For mass spectrometry data acquisition, although the DIA data acquisition mode has been widely adopted in the proteome of a single species, most current macroproteome analyses still use the DDA data acquisition mode. The DIA data acquisition mode can fully obtain the fragment ion information of the sample, and compared with the DDA data acquisition mode, it has the potential to fully obtain the peptide information of the macroproteome sample. However, due to the high complexity of DIA data, the analysis of DIA macroproteome data is still facing great difficulties. The development of artificial intelligence and deep learning is expected to improve the accuracy and completeness of DIA data analysis.

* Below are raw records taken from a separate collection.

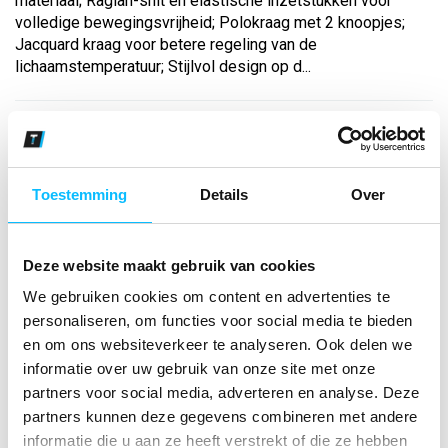
materiaal; Raglan-snit en elastische inzetstukken voor
volledige bewegingsvrijheid; Polokraag met 2 knoopjes;
Jacquard kraag voor betere regeling van de
lichaamstemperatuur; Stijlvol design op d...
Bekijk andere kleuren
new navy/mykonos blue
Toestemming
Details
Over
Maat
Aantal
Deze website maakt gebruik van cookies
We gebruiken cookies om content en advertenties te
personaliseren, om functies voor social media te bieden
en om ons websiteverkeer te analyseren. Ook delen we
*Gratis verzending vanaf €150,- exclusief BTW
informatie over uw gebruik van onze site met onze
partners voor social media, adverteren en analyse. Deze
Kies kleur/maat
partners kunnen deze gegevens combineren met andere
€ 25
,79
€ 33
,06
excl BTW
informatie die u aan ze heeft verstrekt of die ze hebben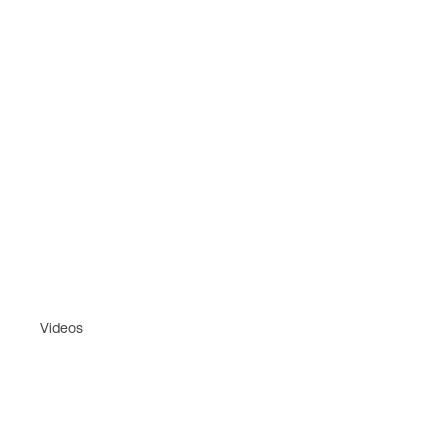
Videos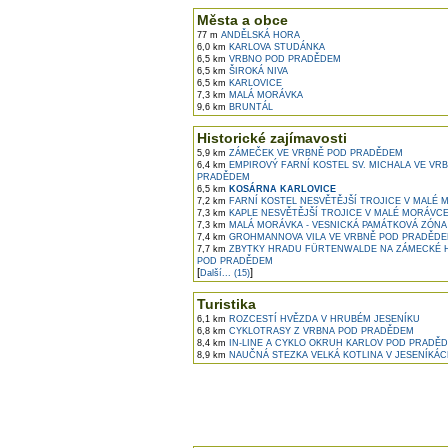
Města a obce
77 m
ANDĚLSKÁ HORA
6,0 km
KARLOVA STUDÁNKA
6,5 km
VRBNO POD PRADĚDEM
6,5 km
ŠIROKÁ NIVA
6,5 km
KARLOVICE
7,3 km
MALÁ MORÁVKA
9,6 km
BRUNTÁL
Historické zajímavosti
5,9 km
ZÁMEČEK VE VRBNĚ POD PRADĚDEM
6,4 km
EMPIROVÝ FARNÍ KOSTEL SV. MICHALA VE VR
PRADĚDEM
6,5 km
KOSÁRNA KARLOVICE
7,2 km
FARNÍ KOSTEL NESVĚTĚJŠÍ TROJICE V MALÉ
7,3 km
KAPLE NESVĚTĚJŠÍ TROJICE V MALÉ MORÁVC
7,3 km
MALÁ MORÁVKA - VESNICKÁ PAMÁTKOVÁ ZÓNA
7,4 km
GROHMANNOVA VILA VE VRBNĚ POD PRADĚD
7,7 km
ZBYTKY HRADU FÜRTENWALDE NA ZÁMECKÉ 
POD PRADĚDEM
[
]
Další... (15)
Turistika
6,1 km
ROZCESTÍ HVĚZDA V HRUBÉM JESENÍKU
6,8 km
CYKLOTRASY Z VRBNA POD PRADĚDEM
8,4 km
IN-LINE A CYKLO OKRUH KARLOV POD PRADĚ
8,9 km
NAUČNÁ STEZKA VELKÁ KOTLINA V JESENÍKÁ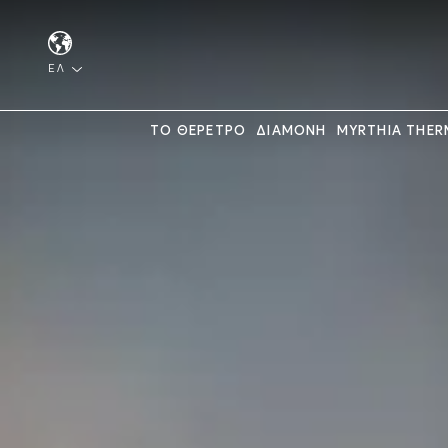
ΕΛ
ΤΟ ΘΕΡΕΤΡΟ
ΔΙΑΜΟΝΗ
MYRTHIA THER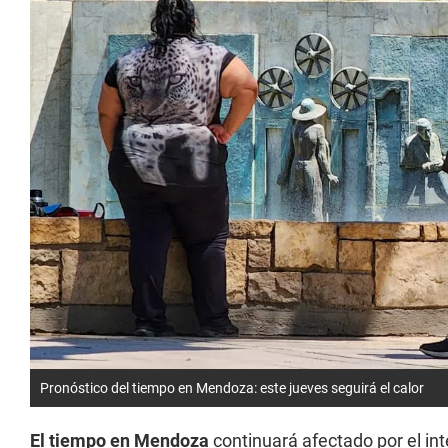
Pronóstico del tiempo en Mendoza: este jueves seguirá el calor
El tiempo en Mendoza
continuará afectado por el inte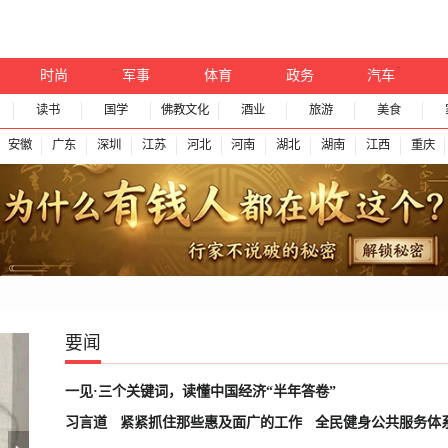
时尚
军事
体育
政务
汽车
读书
国学
佛教文化
酒业
旅游
美食
安徽
广东
深圳
江苏
河北
河南
湖北
湖南
江西
重庆
要闻
一见·三个关键词，读懂中国经济“半年答卷”
习言道
紧紧抓住那些惠及面广的工作
全民健身公共服务体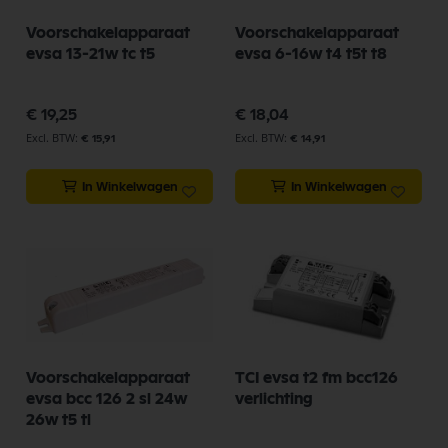
Voorschakelapparaat
Voorschakelapparaat
evsa 13-21w tc t5
evsa 6-16w t4 t5t t8
€ 19,25
€ 18,04
€ 15,91
€ 14,91
In Winkelwagen
In Winkelwagen
Voorschakelapparaat
TCI evsa t2 fm bcc126
evsa bcc 126 2 sl 24w
verlichting
26w t5 tl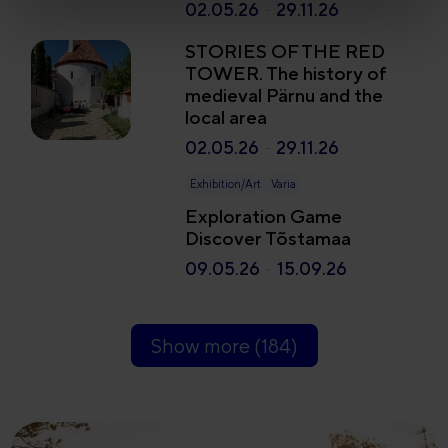
02.05.26
-
29.11.26
STORIES OF THE RED
TOWER. The history of
medieval Pärnu and the
local area
02.05.26
-
29.11.26
Exhibition/Art
Varia
Exploration Game
Discover Tõstamaa
09.05.26
-
15.09.26
Show more (
184
)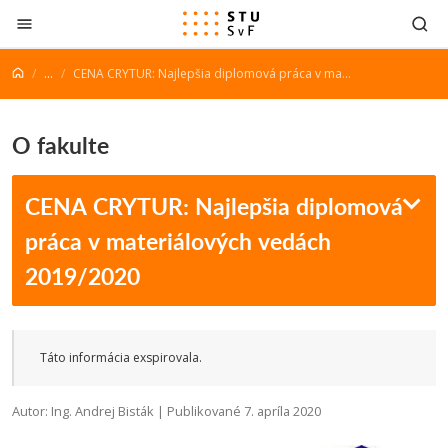
Prejsť na obsah
...
CENA CRYTUR: Najlepšia diplomová práca v materiálových vedách 2019/2020
O fakulte
CENA CRYTUR: Najlepšia diplomová
práca v materiálových vedách
2019/2020
Táto informácia exspirovala.
Autor: Ing. Andrej Bisták | Publikované 7. apríla 2020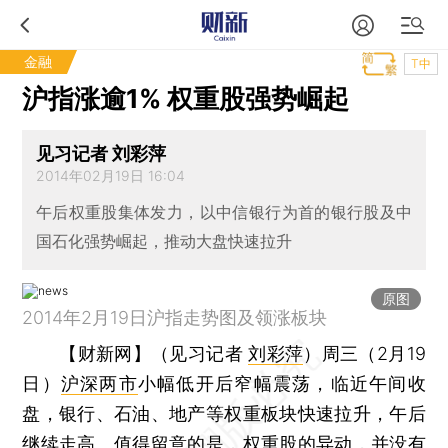
金融
T中
沪指涨逾1% 权重股强势崛起
见习记者 刘彩萍
2014年02月19日 16:04
午后权重股集体发力，以中信银行为首的银行股及中
国石化强势崛起，推动大盘快速拉升
原图
2014年2月19日沪指走势图及领涨板块
【财新网】（见习记者
刘彩萍
）
周三（2月19
日）
沪深两市
小幅低开后窄幅震荡，临近午间收
盘，银行、石油、地产等权重板块快速拉升，午后
继续走高。值得留意的是，权重股的异动，并没有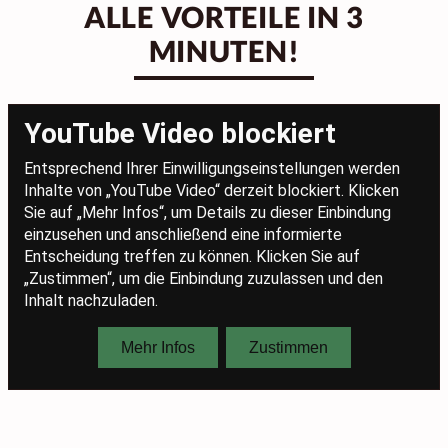
ALLE VORTEILE IN 3
MINUTEN!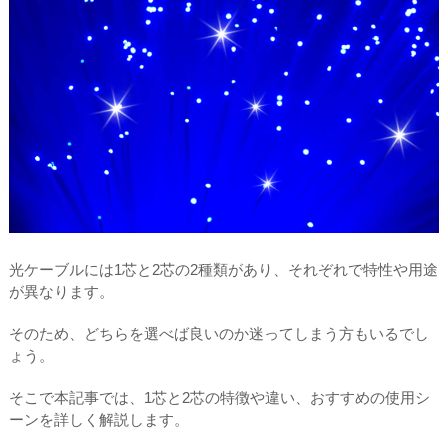
光ケーブルには1芯と2芯の2種類があり、それぞれで特性や用途
が異なります。
そのため、どちらを選べば良いのか迷ってしまう方もいるでし
ょう。
そこで本記事では、1芯と2芯の特徴や違い、おすすめの使用シ
ーンを詳しく解説します。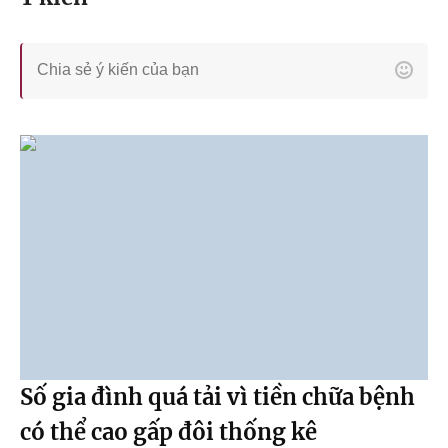
Số gia đình quá tải vì tiền chữa bệnh
có thể cao gấp đôi thống kê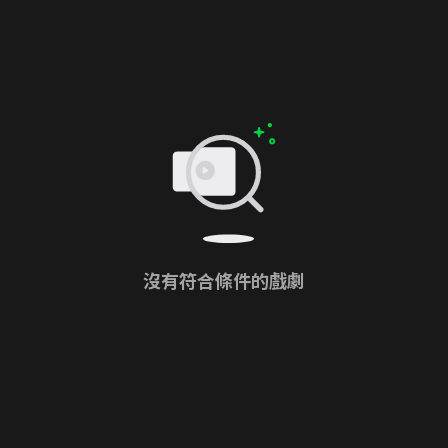
沒有符合條件的戲劇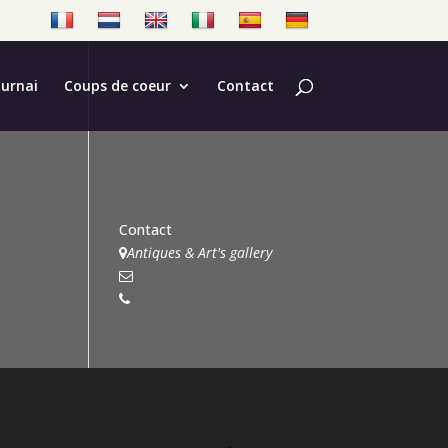
ournai
Coups de coeur
Contact
Contact
Antiques & Art's gallery
info@antiqsart.com
+32474472168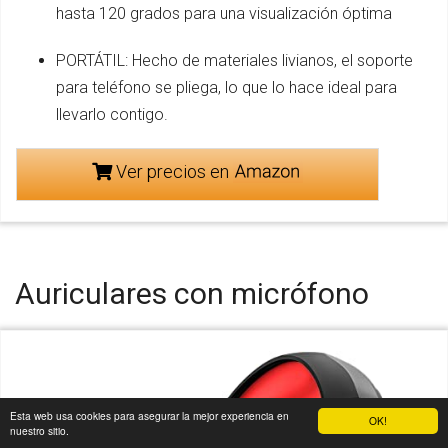
hasta 120 grados para una visualización óptima
PORTÁTIL: Hecho de materiales livianos, el soporte
para teléfono se pliega, lo que lo hace ideal para
llevarlo contigo.
Ver precios en
Auriculares con micrófono
Esta web usa cookies para asegurar la mejor experiencia en
OK!
nuestro sitio.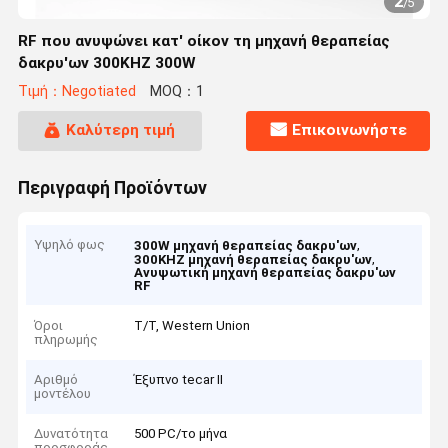
2
/
5
RF που ανυψώνει κατ' οίκον τη μηχανή θεραπείας
δακρυ'ων 300KHZ 300W
Τιμή：Negotiated
MOQ：1
Καλύτερη τιμή
Επικοινωνήστε
Περιγραφή Προϊόντων
Υψηλό φως
,
300W μηχανή θεραπείας δακρυ'ων
,
300KHZ μηχανή θεραπείας δακρυ'ων
Ανυψωτική μηχανή θεραπείας δακρυ'ων
RF
Όροι
T/T, Western Union
πληρωμής
Αριθμό
Έξυπνο tecar ΙΙ
μοντέλου
Δυνατότητα
500 PC/το μήνα
προσφοράς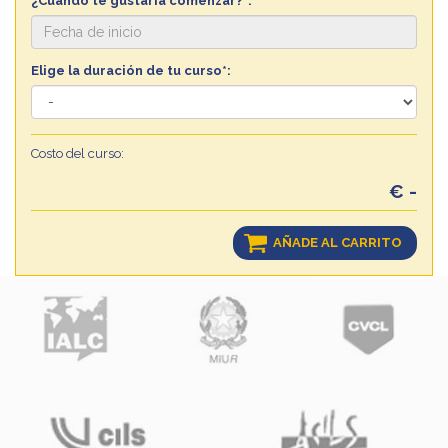
¿Cuándo te gustaría comenzar?*:
Elige la duración de tu curso*:
Costo del curso:
€ -
AÑADE AL CARRITO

In the data analysis of metaproteomics, one of the key steps is the construction of protein sequence database. For popular research areas such as intestinal flora, intestinal microbial databases such as IGC and HMP can be used, and good identification results have been achieved. For most other metaproteomics analyses, the most effective database construction strategy is still to establish a sample-specific protein sequence database based on metagenomic sequencing data. For microbial community samples with high complexity and large dynamic range, it is necessary to increase the sequencing depth to increase the identification of low-abundance species, thereby improving the coverage of the protein sequence database. When sequencing data is lacking, an iterative search method can be used to optimize the public database. However, iterative search may affect FDR quality control, so the search results need to be carefully checked. In addition, the applicability of traditional FDR quality control models in metaproteomics analysis is still worth exploring. In terms of search strategy, the hybrid spectral library strategy can improve the coverage depth of DIA metaproteomics. In recent years, the predicted spectral library generated based on deep learning has shown superior performance in DIA proteomics. However, metaproteome databases often contain millions of protein entries, which results in a large scale of predicted spectral libraries, consumes a lot of computing resources, and results in a large search space. In addition, the similarity between protein sequences in metaproteomes varies greatly, making it difficult to ensure the accuracy of the spectral library prediction model, so predicted spectral libraries have not been widely used in metaproteomics. In addition, new protein inference and classification annotation strategies need to be developed to apply to metaproteomics analysis of highly sequence-similar proteins.
In summary, as an emerging microbiome research technology, metaproteomics technology has achieved significant research results and also has huge development potential.